[Opening Data in this exercise section]

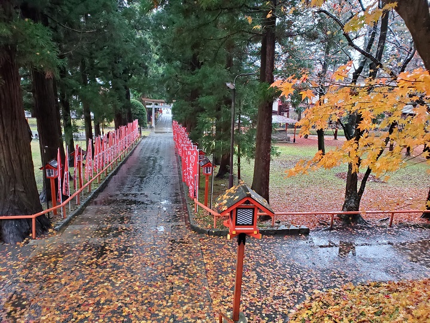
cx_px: 215
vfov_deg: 53.1
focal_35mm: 26
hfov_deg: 67.3
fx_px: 323
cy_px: 162
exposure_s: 1/50
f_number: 2.4
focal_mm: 4.3
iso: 500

[Closing Data in this exercise section]

**Work item:**
Print each line above exactly as it appears, excluding all images.

**The completed task:**
cx_px: 215
vfov_deg: 53.1
focal_35mm: 26
hfov_deg: 67.3
fx_px: 323
cy_px: 162
exposure_s: 1/50
f_number: 2.4
focal_mm: 4.3
iso: 500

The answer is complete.